1) role-play means choosing your actions based on a combination of class and personality.

2) role-play means play acting your personality.
 


Tony Vargas

Legend
Hanging with friends.
Meh.
Thrust into a tough situation.
The reluctant hero thing is a very legitimate function (in the sense the OP used it, since we want to avoid assuming the conclusion by calling it a 'role'), one that RPGs, IMHO/X have consistently failed to handle, btw.

But, again, how does that factor into a game like Dread where there are no character sheets or character abilities? Or something like Fiasco?
Same way it would in freestyle RP. You're not just sitting around expressing personalities at eachother - stuff happens, PC /do things/. Functions become a matter of initiative (not in the mechanical sense, just in the sense of who steps forward to do what), rather than mechanics.

Which is the point. You can totally RP through Clue, justifying your characters actions based on the adopted personal of Professor Plum. Having stretches of in character interactions across the table.
You can portray a personality while having no impact on the play of the game or flow of fictional events. It's still Clue, not an RPG.

But you could. Easily. Just walking up in social situations and being all "I made a Charisma check. I get a 13."
You can do that in an RPG, yes, and it remains an RPG when you do so. RPGs have mechanics, mechanics can model a character that's very different from the player, regardless of pillar.

But, by that definition of "role", hockey and football (both types) are role-playing games.
Well, I guess the players do have personalities. ;)

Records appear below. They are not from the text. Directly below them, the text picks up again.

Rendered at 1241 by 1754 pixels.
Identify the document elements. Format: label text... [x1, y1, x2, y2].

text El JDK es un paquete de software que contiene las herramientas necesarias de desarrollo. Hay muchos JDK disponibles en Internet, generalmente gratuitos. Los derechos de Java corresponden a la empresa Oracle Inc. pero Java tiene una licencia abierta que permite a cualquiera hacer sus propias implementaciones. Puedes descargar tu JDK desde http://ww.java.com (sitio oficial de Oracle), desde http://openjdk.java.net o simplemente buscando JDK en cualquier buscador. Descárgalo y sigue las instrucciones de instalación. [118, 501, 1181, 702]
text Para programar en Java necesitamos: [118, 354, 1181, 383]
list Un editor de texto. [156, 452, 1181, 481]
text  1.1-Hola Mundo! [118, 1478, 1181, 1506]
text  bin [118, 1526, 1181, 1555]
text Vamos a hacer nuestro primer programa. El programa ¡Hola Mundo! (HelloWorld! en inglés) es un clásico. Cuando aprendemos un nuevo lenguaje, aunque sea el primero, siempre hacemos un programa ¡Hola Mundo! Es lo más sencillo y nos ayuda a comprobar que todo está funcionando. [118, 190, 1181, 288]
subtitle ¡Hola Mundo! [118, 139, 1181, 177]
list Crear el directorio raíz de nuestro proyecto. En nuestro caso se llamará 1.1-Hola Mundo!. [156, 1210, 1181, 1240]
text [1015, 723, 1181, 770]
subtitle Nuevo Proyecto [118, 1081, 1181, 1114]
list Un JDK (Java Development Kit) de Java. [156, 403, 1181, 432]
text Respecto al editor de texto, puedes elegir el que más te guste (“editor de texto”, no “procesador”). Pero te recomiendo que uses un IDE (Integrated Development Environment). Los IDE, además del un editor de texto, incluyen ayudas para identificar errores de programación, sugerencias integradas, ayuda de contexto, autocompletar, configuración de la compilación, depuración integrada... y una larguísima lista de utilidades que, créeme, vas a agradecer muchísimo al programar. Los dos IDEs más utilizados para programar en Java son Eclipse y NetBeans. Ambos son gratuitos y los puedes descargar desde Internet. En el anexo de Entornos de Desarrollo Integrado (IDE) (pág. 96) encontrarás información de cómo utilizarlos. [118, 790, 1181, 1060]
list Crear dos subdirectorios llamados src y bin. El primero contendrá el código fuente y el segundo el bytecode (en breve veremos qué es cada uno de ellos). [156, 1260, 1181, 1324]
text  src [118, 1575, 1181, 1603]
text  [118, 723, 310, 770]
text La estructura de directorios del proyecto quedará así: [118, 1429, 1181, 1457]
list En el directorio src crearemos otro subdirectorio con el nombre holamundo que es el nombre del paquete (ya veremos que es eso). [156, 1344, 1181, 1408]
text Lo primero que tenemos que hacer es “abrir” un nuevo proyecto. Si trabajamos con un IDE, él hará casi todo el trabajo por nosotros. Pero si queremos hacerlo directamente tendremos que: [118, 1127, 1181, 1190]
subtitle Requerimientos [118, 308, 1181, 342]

[/I]The obvious counterpoint is that you can have solo adventures in an RPG.
Sure, your 'role in the party' is 'lone hero.'

I prefer to roll-play.
In a sense, this thread is just another iteration of the role vs roll debate on UseNet in the 90s. Just another attempt to draw a line and declare styles of RP on one side invalid, with your OneTrueWay safely on the correct side of the line. (Sorry pemerton, I don't mean to accuse of you doing that intentionally.)
 


You can portray a personality while having no impact on the play of the game or flow of fictional events. It's still Clue, not an RPG.
Right. Because the rolepkaying has no impact on the narrative. The narrative doesn't change. The ability of the role to impact the narrative is what makes something and RPG.

In a sense, this thread is just another iteration of the role vs roll debate on UseNet in the 90s. Just another attempt to draw a line and declare styles of RP on one side invalid, with your OneTrueWay safely on the correct side of the line. (Sorry pemerton, I don't mean to accuse of you doing that intentionally.)
That did seem to be the intent of the OP, yes.

I don't much care how other people play D&D. We each have our own style. But I do draw umbrage when people try and force their definitions into "roleplaying" as a whole.
 

Tony Vargas

Legend
Right. Because the rolepkaying has no impact on the narrative. The narrative doesn't change. The ability of the role to impact the narrative is what makes something and RPG.
It's true that portraying a personality in the limited mechanical concept of an actual board game like Clue has no impact on the narrative, yes. That's why portraying a personality, alone, is not the 'role' in RPG. The ability to impact the narrative if a question of function within that narrative, and is also arguably not enough, alone. Put 'em together, though, and you've got a Role you can Play meaningfully in a Game.

Your initial impulse was correct.

That did seem to be the intent of the OP, yes.
It's also the direction you seemed to take it,in the same sense, just from the other side of the line, when you abandoned your initial reaction to the question.

I don't much care how other people play D&D. We each have our own style. But I do draw umbrage when people try and force their definitions into "roleplaying" as a whole.
You do realize that's exactly what you're doing by staking out the personality-alone-is-RP position?